◆ What is expected:
Please rewrite the items below, replacing "time" with "reading" throughout and keeping everything else the same. Leave the pictures out of your answer.

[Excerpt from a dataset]

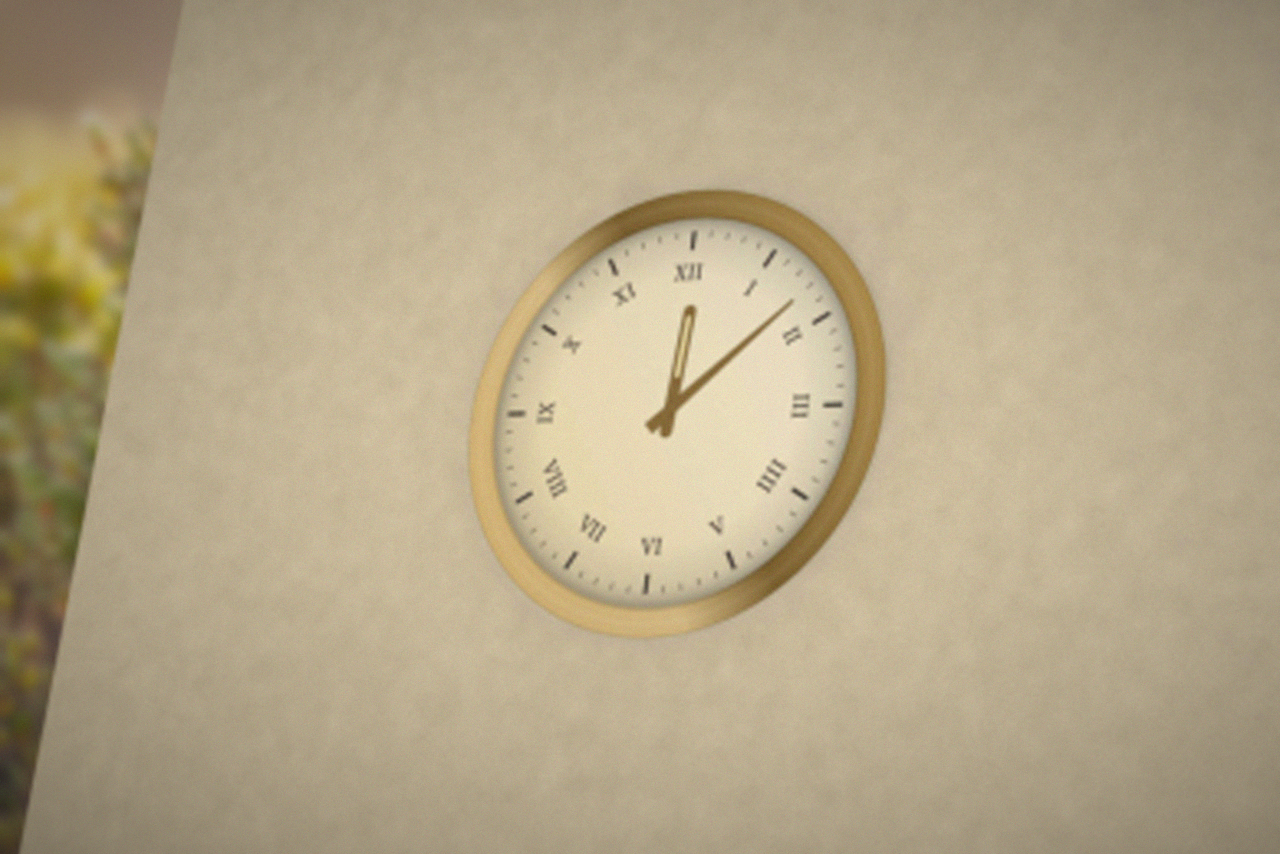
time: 12:08
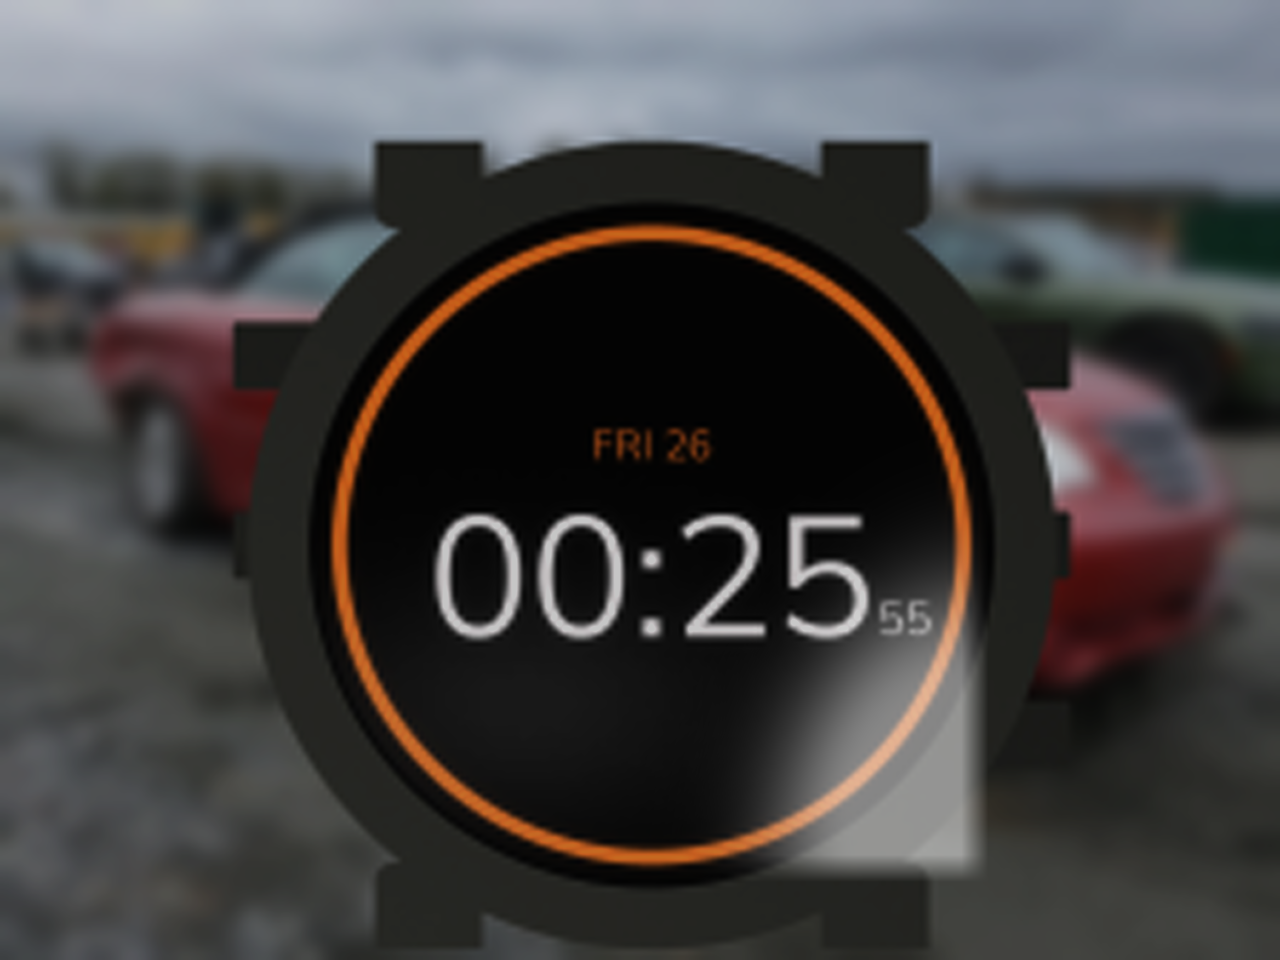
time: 0:25:55
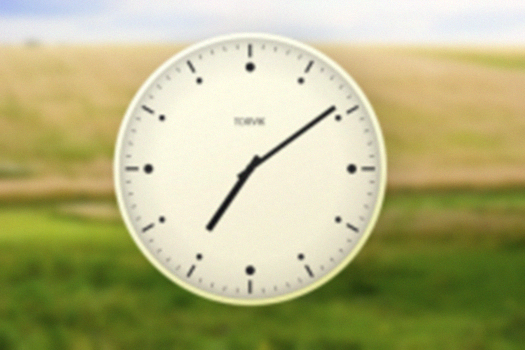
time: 7:09
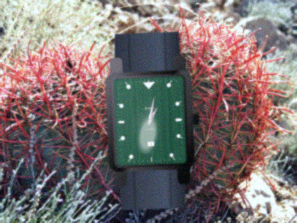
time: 1:02
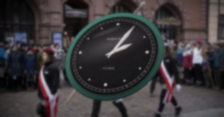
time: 2:05
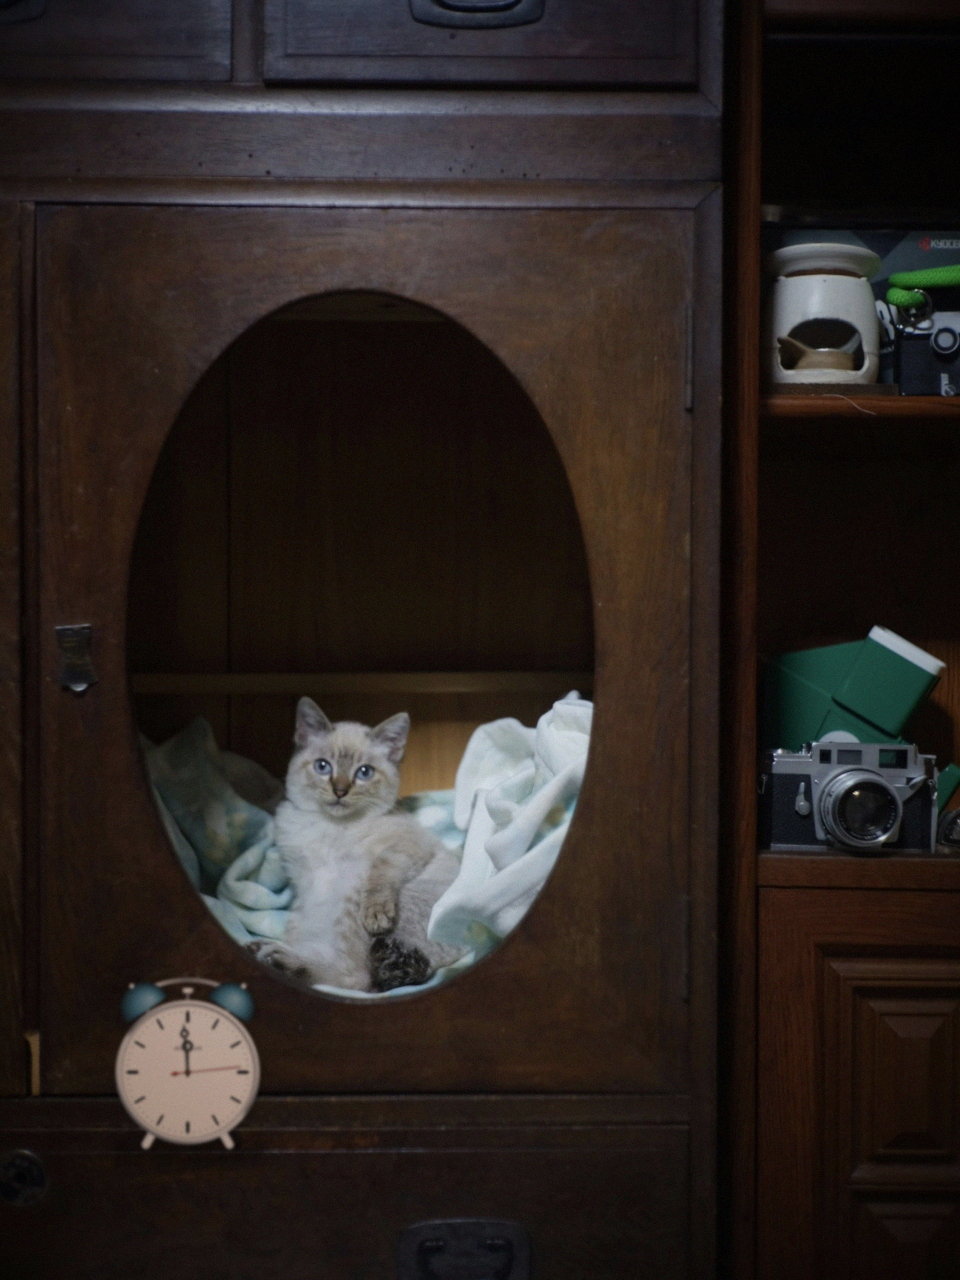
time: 11:59:14
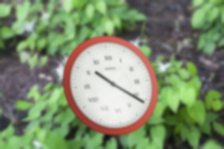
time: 10:21
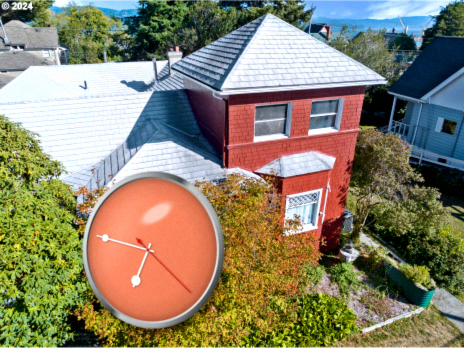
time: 6:47:22
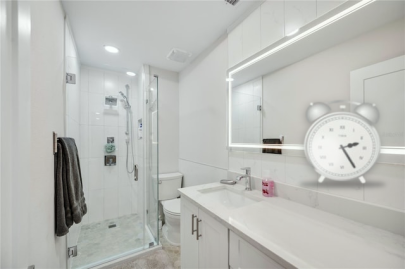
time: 2:25
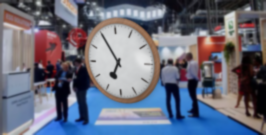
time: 6:55
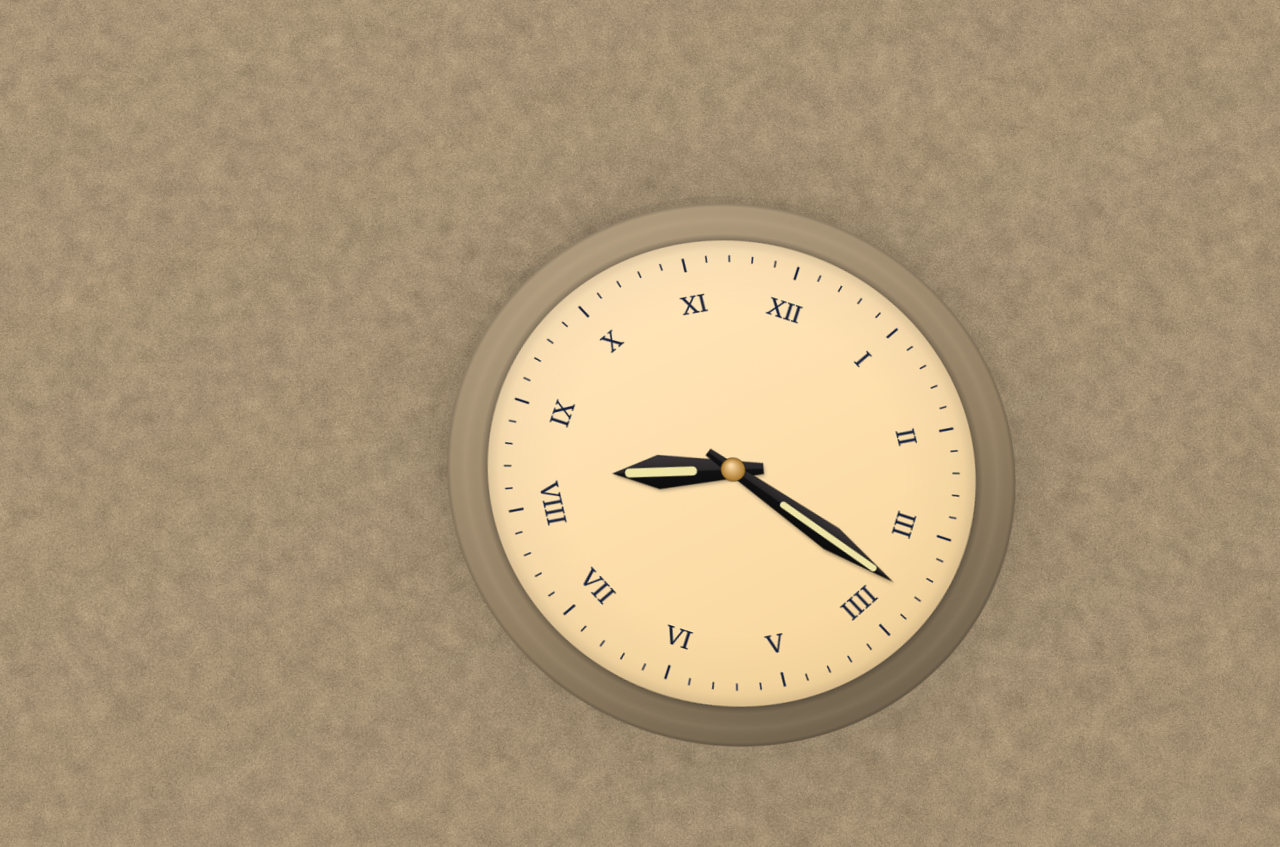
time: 8:18
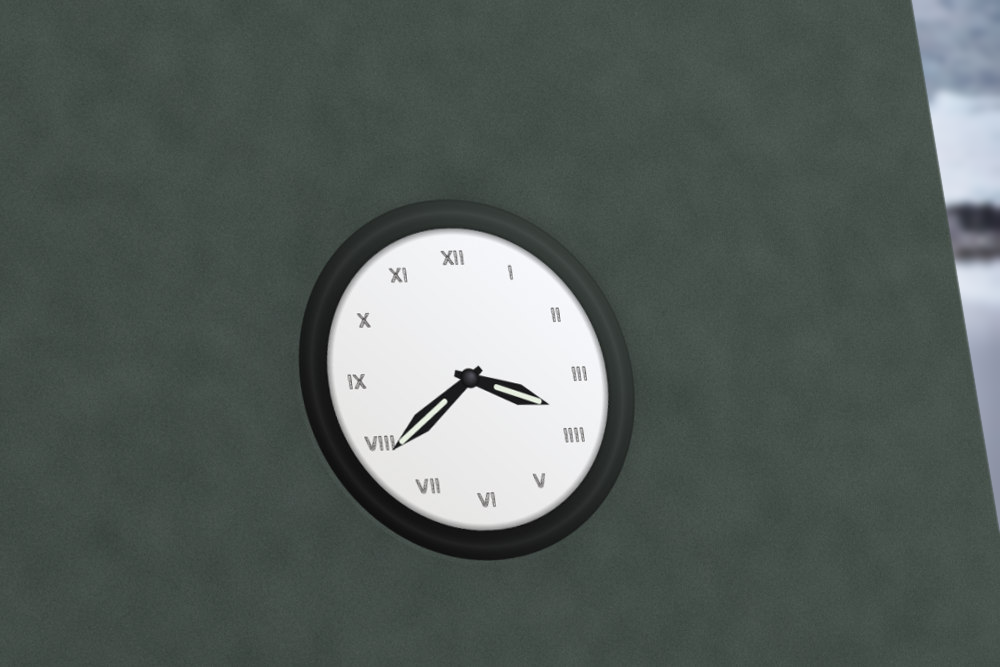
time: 3:39
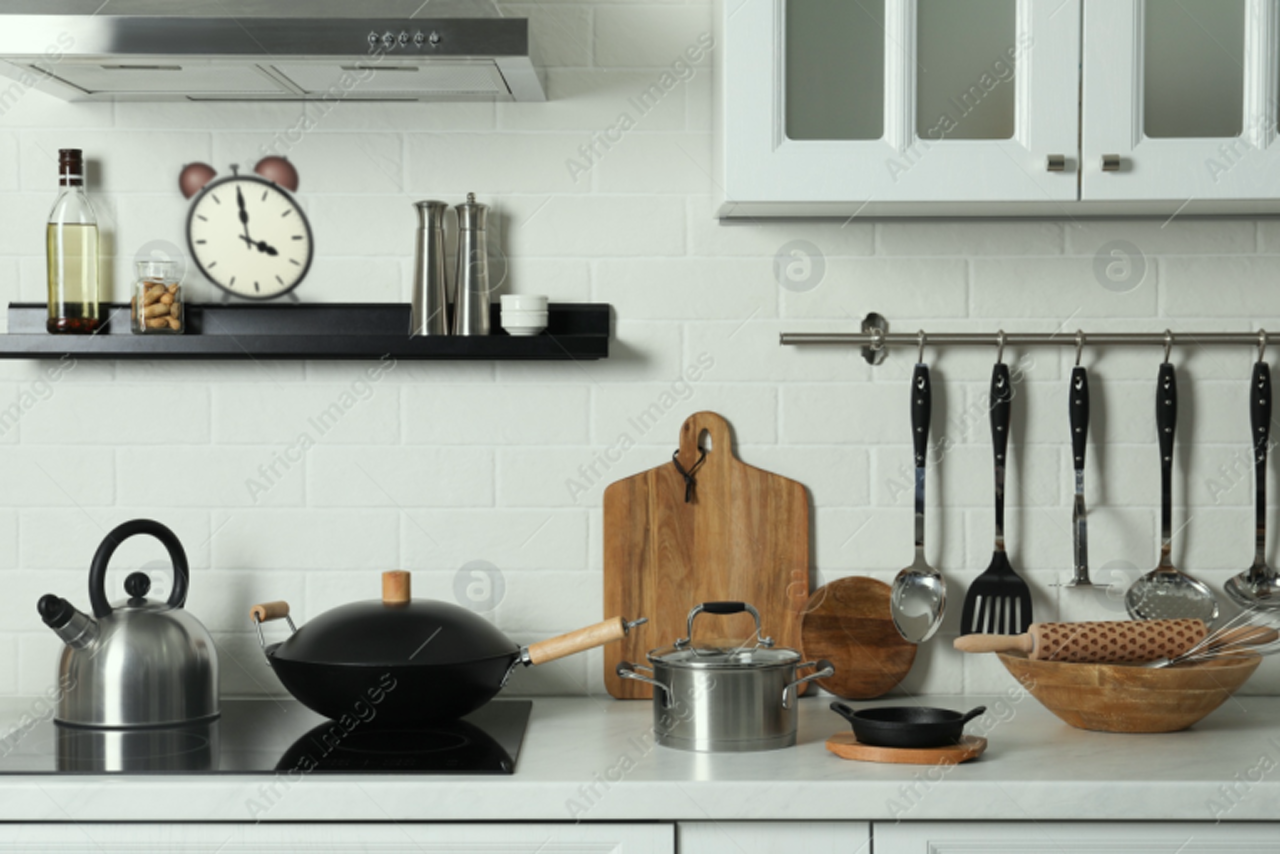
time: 4:00
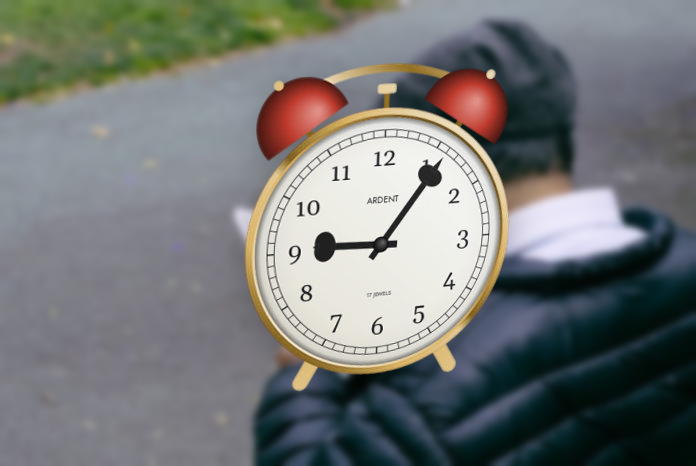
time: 9:06
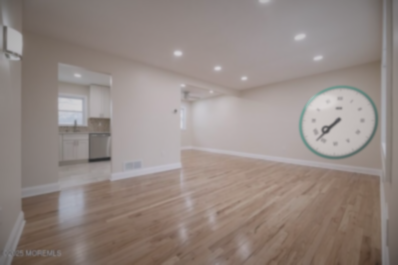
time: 7:37
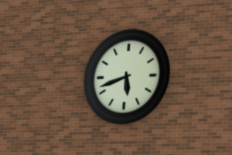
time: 5:42
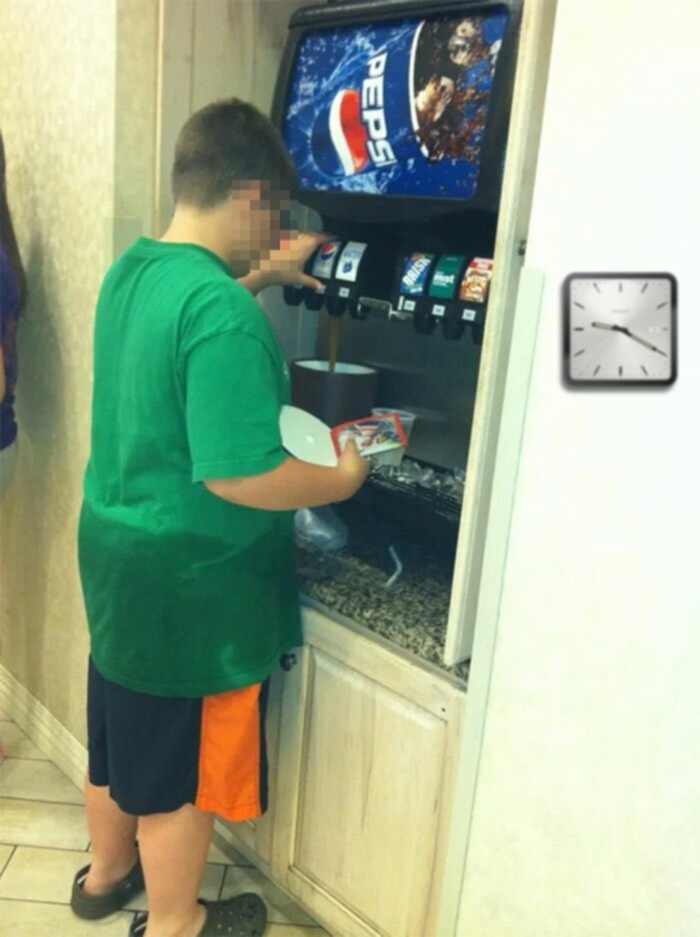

◆ Complete response:
reading: 12:08
reading: 0:25:55
reading: 7:09
reading: 1:02
reading: 2:05
reading: 11:59:14
reading: 10:21
reading: 6:47:22
reading: 2:25
reading: 6:55
reading: 8:18
reading: 3:39
reading: 4:00
reading: 9:06
reading: 7:37
reading: 5:42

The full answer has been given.